- _Short exercise_: Reproduce the data from its beginning through the line containing "family: Blastobasidae", replacing "phylum" with "division" everywhere and leaving all else unchanged.

--- BEGIN Data listing ---

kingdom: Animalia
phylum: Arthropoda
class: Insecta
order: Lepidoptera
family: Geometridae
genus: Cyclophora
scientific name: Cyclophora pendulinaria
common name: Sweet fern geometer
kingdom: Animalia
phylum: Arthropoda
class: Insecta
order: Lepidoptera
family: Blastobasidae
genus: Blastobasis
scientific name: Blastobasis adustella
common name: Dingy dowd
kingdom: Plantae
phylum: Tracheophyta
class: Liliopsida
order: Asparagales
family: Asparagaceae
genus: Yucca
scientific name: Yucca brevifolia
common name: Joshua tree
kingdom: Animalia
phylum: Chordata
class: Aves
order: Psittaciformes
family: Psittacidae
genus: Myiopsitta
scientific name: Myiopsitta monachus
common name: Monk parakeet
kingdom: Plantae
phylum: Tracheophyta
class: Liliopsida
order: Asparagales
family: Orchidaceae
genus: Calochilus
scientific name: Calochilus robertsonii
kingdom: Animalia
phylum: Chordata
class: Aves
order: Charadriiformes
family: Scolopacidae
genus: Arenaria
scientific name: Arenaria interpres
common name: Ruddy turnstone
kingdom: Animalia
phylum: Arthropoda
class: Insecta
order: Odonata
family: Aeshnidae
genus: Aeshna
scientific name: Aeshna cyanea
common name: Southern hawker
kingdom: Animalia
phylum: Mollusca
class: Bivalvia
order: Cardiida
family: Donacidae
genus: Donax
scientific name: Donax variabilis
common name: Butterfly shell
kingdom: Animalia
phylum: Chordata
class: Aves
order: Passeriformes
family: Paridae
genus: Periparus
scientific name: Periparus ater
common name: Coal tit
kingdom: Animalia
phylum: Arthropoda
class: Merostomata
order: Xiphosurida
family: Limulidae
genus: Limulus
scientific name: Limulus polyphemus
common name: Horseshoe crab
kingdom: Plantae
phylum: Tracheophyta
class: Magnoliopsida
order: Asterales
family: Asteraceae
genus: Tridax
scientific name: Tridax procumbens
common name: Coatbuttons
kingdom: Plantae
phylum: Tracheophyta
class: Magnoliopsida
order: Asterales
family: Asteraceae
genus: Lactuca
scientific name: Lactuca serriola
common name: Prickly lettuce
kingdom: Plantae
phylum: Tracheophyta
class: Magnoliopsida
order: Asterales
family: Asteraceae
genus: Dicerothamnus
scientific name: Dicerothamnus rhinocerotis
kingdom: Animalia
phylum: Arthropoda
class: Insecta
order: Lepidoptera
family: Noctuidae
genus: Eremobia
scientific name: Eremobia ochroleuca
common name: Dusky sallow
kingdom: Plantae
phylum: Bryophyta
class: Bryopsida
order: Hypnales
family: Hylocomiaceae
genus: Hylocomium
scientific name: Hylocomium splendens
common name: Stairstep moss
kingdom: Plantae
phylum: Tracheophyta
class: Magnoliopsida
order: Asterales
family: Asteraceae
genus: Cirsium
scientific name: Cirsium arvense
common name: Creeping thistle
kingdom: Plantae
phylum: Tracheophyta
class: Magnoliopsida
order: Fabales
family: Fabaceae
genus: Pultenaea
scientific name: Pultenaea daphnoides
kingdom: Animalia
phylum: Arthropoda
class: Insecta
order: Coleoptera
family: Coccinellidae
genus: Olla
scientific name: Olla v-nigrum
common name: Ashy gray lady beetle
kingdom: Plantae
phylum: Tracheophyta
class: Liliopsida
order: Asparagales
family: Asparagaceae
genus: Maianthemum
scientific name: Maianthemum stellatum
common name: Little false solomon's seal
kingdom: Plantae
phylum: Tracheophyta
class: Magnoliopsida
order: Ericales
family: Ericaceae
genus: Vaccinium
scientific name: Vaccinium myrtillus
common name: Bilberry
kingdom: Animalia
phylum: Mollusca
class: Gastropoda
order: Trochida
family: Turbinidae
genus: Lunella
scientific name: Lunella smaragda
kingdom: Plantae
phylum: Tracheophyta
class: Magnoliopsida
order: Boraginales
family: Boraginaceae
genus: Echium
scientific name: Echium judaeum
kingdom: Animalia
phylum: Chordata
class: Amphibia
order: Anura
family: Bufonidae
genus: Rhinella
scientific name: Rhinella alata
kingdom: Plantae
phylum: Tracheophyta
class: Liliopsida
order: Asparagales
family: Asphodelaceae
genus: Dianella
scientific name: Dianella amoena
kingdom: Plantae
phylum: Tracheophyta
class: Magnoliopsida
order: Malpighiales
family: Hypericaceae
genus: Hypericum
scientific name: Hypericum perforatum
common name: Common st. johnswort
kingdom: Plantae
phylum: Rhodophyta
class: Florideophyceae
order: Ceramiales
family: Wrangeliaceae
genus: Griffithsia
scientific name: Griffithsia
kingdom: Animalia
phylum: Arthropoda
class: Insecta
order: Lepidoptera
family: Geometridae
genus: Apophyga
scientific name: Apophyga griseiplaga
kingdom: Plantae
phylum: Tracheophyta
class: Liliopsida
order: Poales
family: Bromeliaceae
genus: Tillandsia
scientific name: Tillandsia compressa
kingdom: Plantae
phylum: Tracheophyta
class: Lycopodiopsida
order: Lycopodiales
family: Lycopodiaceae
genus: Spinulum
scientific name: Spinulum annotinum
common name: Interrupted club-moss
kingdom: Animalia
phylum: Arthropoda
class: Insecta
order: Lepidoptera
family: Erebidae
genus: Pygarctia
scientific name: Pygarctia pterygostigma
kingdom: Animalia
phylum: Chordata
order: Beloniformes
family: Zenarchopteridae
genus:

--- END Data listing ---

- _Solution to this exercise_:
kingdom: Animalia
division: Arthropoda
class: Insecta
order: Lepidoptera
family: Geometridae
genus: Cyclophora
scientific name: Cyclophora pendulinaria
common name: Sweet fern geometer
kingdom: Animalia
division: Arthropoda
class: Insecta
order: Lepidoptera
family: Blastobasidae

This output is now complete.